### DIRECTIONS FOR THIS TASK
Once the pictures have been excluded, set down each remaining entry word for word.

[[ EXERCISE DATA, beginning ]]

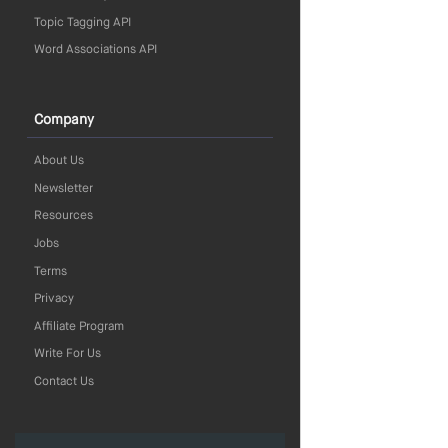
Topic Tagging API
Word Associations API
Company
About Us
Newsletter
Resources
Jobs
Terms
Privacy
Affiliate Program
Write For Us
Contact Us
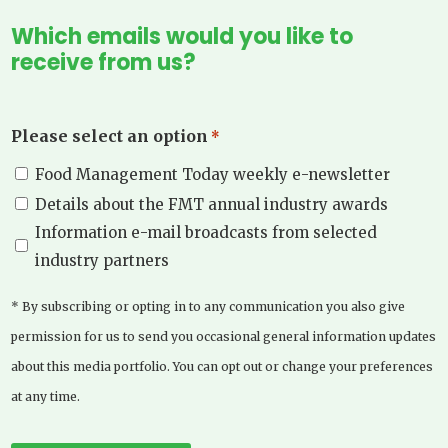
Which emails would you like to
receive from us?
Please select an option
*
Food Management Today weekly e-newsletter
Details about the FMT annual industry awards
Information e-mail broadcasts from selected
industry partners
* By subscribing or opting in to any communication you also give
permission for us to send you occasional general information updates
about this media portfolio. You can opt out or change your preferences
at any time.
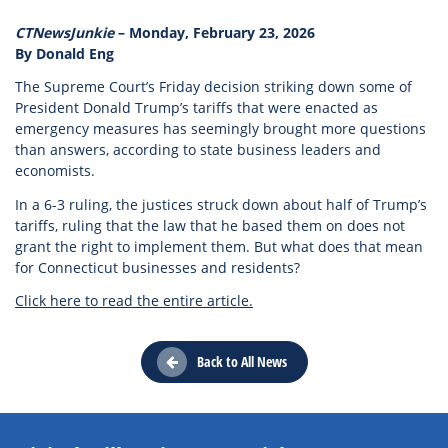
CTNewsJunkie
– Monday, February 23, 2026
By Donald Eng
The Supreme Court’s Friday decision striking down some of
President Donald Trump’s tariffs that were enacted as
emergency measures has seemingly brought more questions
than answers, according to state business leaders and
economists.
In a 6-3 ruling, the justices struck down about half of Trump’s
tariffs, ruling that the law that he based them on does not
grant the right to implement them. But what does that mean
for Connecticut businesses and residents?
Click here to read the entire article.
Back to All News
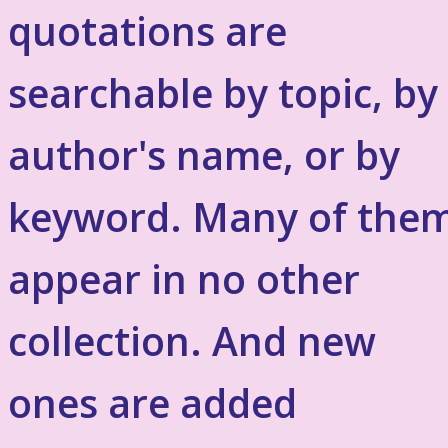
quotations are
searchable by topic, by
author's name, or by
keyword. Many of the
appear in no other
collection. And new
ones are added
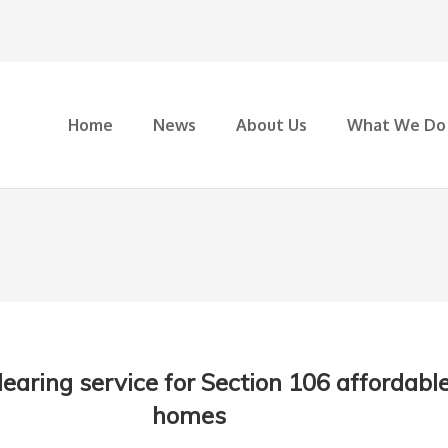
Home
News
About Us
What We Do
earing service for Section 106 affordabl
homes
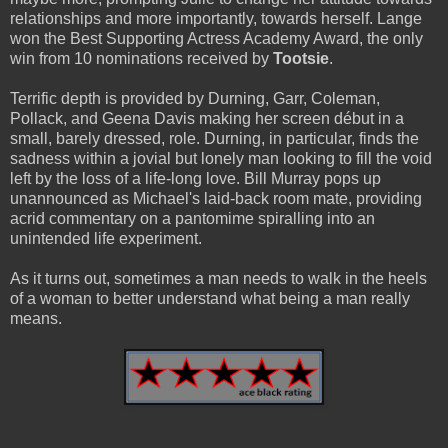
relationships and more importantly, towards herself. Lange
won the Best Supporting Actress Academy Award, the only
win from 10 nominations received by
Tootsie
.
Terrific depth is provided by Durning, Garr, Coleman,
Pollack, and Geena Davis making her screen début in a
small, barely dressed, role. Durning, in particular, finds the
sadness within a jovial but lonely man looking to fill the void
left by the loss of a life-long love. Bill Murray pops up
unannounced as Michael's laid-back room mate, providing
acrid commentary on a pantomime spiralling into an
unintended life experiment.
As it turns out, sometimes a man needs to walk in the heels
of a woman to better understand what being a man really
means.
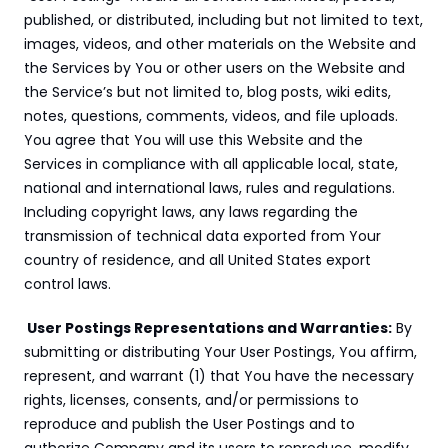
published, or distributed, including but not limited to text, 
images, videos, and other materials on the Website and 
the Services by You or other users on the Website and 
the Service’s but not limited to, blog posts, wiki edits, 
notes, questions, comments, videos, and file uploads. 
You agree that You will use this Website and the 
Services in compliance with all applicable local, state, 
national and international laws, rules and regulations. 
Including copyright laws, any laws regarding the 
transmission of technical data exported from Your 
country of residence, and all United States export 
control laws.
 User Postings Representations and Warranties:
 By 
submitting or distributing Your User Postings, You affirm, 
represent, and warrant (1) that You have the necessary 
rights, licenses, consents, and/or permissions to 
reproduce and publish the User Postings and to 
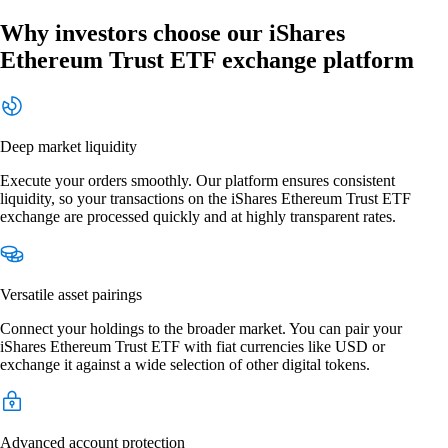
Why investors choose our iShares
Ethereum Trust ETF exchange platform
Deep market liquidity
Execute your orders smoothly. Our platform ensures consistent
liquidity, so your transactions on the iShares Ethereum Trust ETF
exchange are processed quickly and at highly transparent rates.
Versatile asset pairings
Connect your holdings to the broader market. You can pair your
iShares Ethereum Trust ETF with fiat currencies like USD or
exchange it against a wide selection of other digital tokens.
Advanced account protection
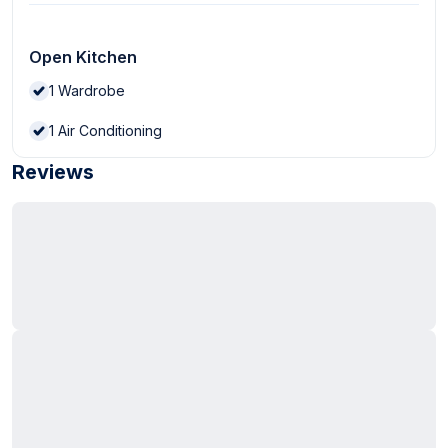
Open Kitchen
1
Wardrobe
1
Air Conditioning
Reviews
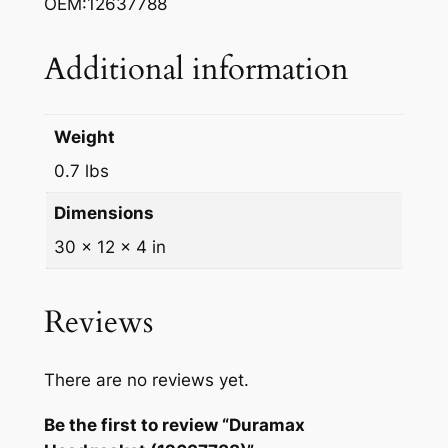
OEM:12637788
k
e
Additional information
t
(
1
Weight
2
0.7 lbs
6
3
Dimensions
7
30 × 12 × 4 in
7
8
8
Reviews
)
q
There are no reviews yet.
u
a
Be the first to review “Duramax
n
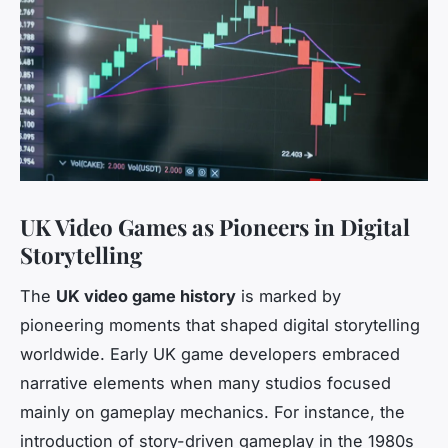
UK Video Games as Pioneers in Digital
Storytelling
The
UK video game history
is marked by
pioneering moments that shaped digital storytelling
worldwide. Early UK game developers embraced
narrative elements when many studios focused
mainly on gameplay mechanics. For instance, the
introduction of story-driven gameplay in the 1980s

[[ EXERCISE DATA, end ]]

### WRITTEN ANSWER
Topic Tagging API
Word Associations API
Company
About Us
Newsletter
Resources
Jobs
Terms
Privacy
Affiliate Program
Write For Us
Contact Us
Which emails would you like to
receive from us?
Please select an option
*
Food Management Today weekly e-newsletter
Details about the FMT annual industry awards
Information e-mail broadcasts from selected
industry partners
* By subscribing or opting in to any communication you also give
permission for us to send you occasional general information updates
about this media portfolio. You can opt out or change your preferences
at any time.
CTNewsJunkie
– Monday, February 23, 2026
By Donald Eng
The Supreme Court’s Friday decision striking down some of
President Donald Trump’s tariffs that were enacted as
emergency measures has seemingly brought more questions
than answers, according to state business leaders and
economists.
In a 6-3 ruling, the justices struck down about half of Trump’s
tariffs, ruling that the law that he based them on does not
grant the right to implement them. But what does that mean
for Connecticut businesses and residents?
Click here to read the entire article.
Back to All News
quotations are
searchable by topic, by
author's name, or by
keyword. Many of the
appear in no other
collection. And new
ones are added
Home
News
About Us
What We Do
earing service for Section 106 affordabl
homes
relationships and more importantly, towards herself. Lange
won the Best Supporting Actress Academy Award, the only
win from 10 nominations received by
Tootsie
.
Terrific depth is provided by Durning, Garr, Coleman,
Pollack, and Geena Davis making her screen début in a
small, barely dressed, role. Durning, in particular, finds the
sadness within a jovial but lonely man looking to fill the void
left by the loss of a life-long love. Bill Murray pops up
unannounced as Michael's laid-back room mate, providing
acrid commentary on a pantomime spiralling into an
unintended life experiment.
As it turns out, sometimes a man needs to walk in the heels
of a woman to better understand what being a man really
means.
published, or distributed, including but not limited to text, 
images, videos, and other materials on the Website and 
the Services by You or other users on the Website and 
the Service’s but not limited to, blog posts, wiki edits, 
notes, questions, comments, videos, and file uploads. 
You agree that You will use this Website and the 
Services in compliance with all applicable local, state, 
national and international laws, rules and regulations. 
Including copyright laws, any laws regarding the 
transmission of technical data exported from Your 
country of residence, and all United States export 
control laws.
 User Postings Representations and Warranties:
 By 
submitting or distributing Your User Postings, You affirm, 
represent, and warrant (1) that You have the necessary 
rights, licenses, consents, and/or permissions to 
reproduce and publish the User Postings and to 
Why investors choose our iShares
Ethereum Trust ETF exchange platform
Deep market liquidity
Execute your orders smoothly. Our platform ensures consistent
liquidity, so your transactions on the iShares Ethereum Trust ETF
exchange are processed quickly and at highly transparent rates.
Versatile asset pairings
Connect your holdings to the broader market. You can pair your
iShares Ethereum Trust ETF with fiat currencies like USD or
exchange it against a wide selection of other digital tokens.
Advanced account protection
Open Kitchen
1
Wardrobe
1
Air Conditioning
Reviews
OEM:12637788
k
e
Additional information
t
(
1
Weight
2
0.7 lbs
6
3
Dimensions
7
30 × 12 × 4 in
7
8
8
Reviews
)
q
There are no reviews yet.
u
a
Be the first to review “Duramax
n
UK Video Games as Pioneers in Digital
Storytelling
The
UK video game history
is marked by
pioneering moments that shaped digital storytelling
worldwide. Early UK game developers embraced
narrative elements when many studios focused
mainly on gameplay mechanics. For instance, the
introduction of story-driven gameplay in the 1980s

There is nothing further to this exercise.